The molecular structural formula of the prepared high-barrier antibacterial PBAT polymer is as follows:

wherein the structural formula of- (O-X-O) is as follows:

wherein represents the point of attachment of the branch to the nitrogen atom; x represents the degree of polymerization of a polybutylene adipate chain segment; y represents the degree of polymerization of the polybutylene terephthalate segment; the weight average molecular weight of the high-barrier antibacterial PBAT polymer is 2.9 multiplied by 10⁵(ii) a A melt index of 3.7g/10min measured at a temperature of 190 ℃ and a load of 2.16 kg; the melting point is 139 ℃; the carboxyl end group content is 25 mmol/kg; the bacteriostasis rate to escherichia coli is 88 percent, and the bacteriostasis rate to staphylococcus aureus is 89 percent; the biodegradation rate in 45 days was 20.8%.

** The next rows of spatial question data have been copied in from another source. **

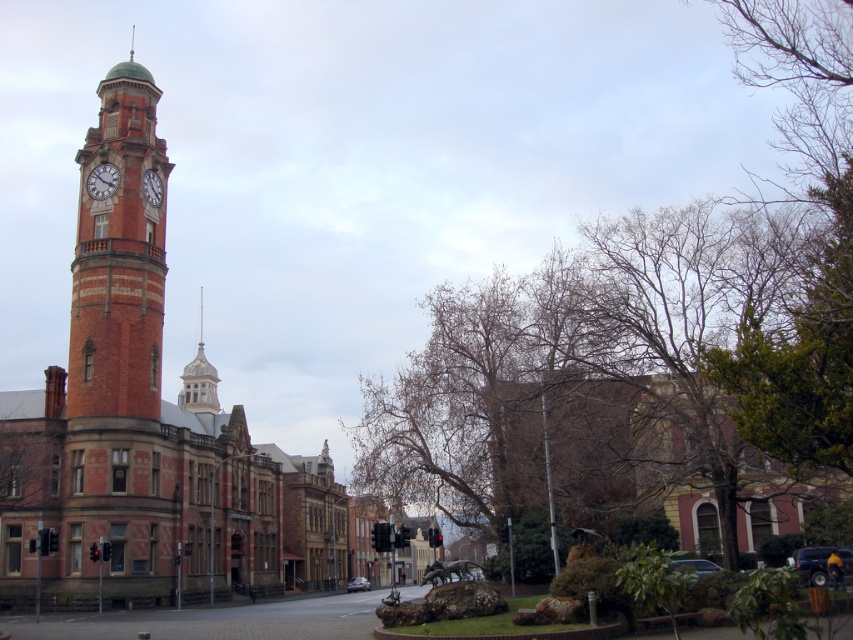
Question: Which point is farther to the camera?

Choices:
 (A) matte brick clock at left
 (B) brick clock tower at left

Answer: (A)

Question: Can you confirm if matte brick clock tower at left is smaller than matte brick clock at left?

Choices:
 (A) no
 (B) yes

Answer: (B)

Question: Which point appears farthest from the camera in this image?

Choices:
 (A) (94, 195)
 (B) (119, 141)

Answer: (B)

Question: Is brick clock tower at left wider than matte brick clock at left?

Choices:
 (A) yes
 (B) no

Answer: (A)

Question: Observing the image, what is the correct spatial positioning of brick clock tower at left in reference to matte brick clock tower at left?

Choices:
 (A) right
 (B) left

Answer: (A)

Question: Which of the following is the farthest from the observer?

Choices:
 (A) matte brick clock tower at left
 (B) matte brick clock at left
 (C) brick clock tower at left

Answer: (A)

And carrying out tape casting on the high-barrier antibacterial PBAT polymer to obtain the antibacterial PBAT barrier film, wherein the tape casting temperature is 190 ℃ and the width of a die lip of a tape casting die head is 2mm during tape casting.

The thickness of the prepared antibacterial PBAT barrier film is 40 mu m, and the oxygen transmission rate is 8.1cc/m²Day/0.1MPa, water vapor transmission rate of 98g/m²/day。